◆ **To do**
Each line of the data below that contains "before" must be copied.

◆ **Available data**
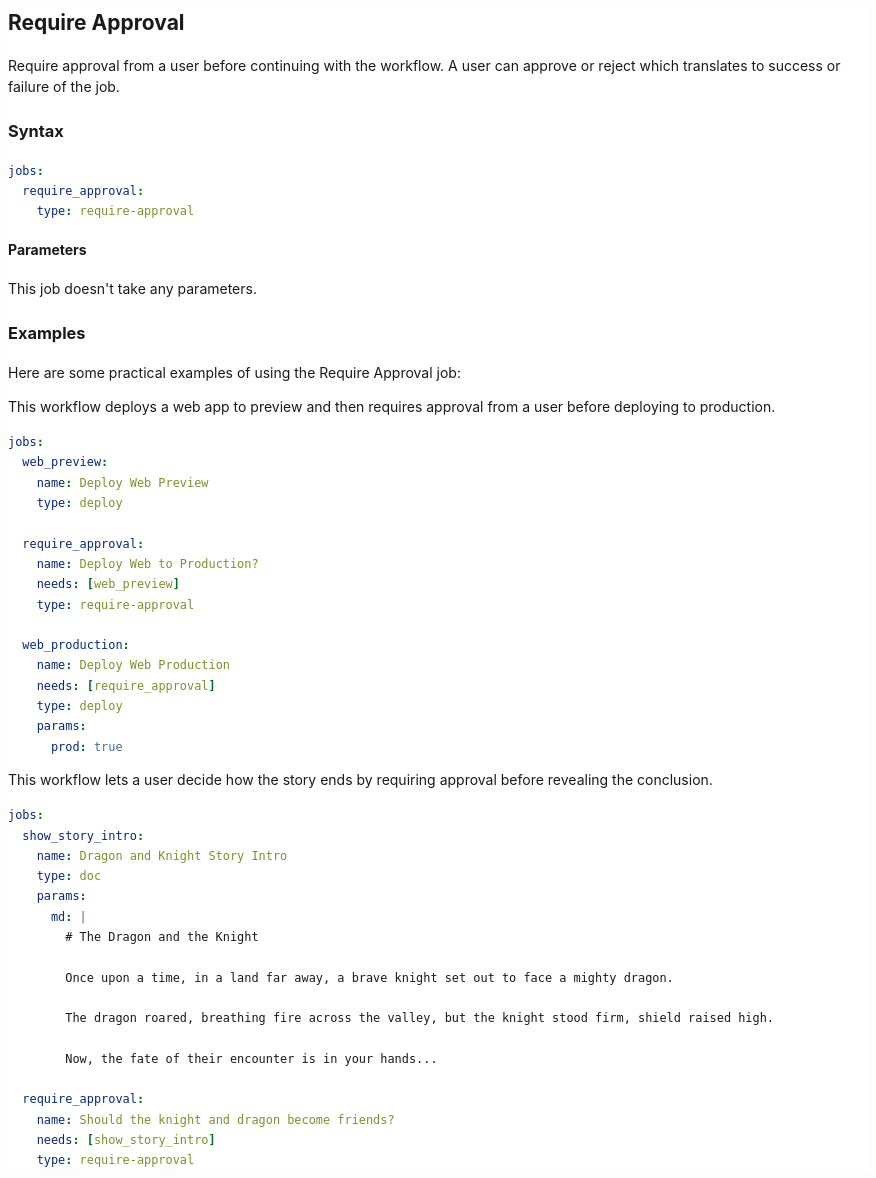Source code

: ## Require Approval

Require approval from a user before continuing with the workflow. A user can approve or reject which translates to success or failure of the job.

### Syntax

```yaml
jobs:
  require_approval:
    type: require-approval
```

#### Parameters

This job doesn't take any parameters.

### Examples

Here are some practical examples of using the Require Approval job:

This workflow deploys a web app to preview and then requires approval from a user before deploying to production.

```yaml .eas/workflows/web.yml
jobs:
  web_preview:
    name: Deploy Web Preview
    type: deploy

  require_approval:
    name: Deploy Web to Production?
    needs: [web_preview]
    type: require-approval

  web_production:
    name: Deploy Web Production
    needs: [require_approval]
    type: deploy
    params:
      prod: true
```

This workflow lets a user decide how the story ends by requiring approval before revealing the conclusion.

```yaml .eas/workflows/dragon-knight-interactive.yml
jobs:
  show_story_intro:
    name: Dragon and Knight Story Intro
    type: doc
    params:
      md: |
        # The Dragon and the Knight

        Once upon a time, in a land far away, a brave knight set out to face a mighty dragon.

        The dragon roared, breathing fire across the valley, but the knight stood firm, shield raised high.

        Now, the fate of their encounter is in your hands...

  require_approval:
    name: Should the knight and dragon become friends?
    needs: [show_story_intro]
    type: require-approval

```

◆ **Your response**
Require approval from a user before continuing with the workflow. A user can approve or reject which translates to success or failure of the job.
This workflow deploys a web app to preview and then requires approval from a user before deploying to production.
This workflow lets a user decide how the story ends by requiring approval before revealing the conclusion.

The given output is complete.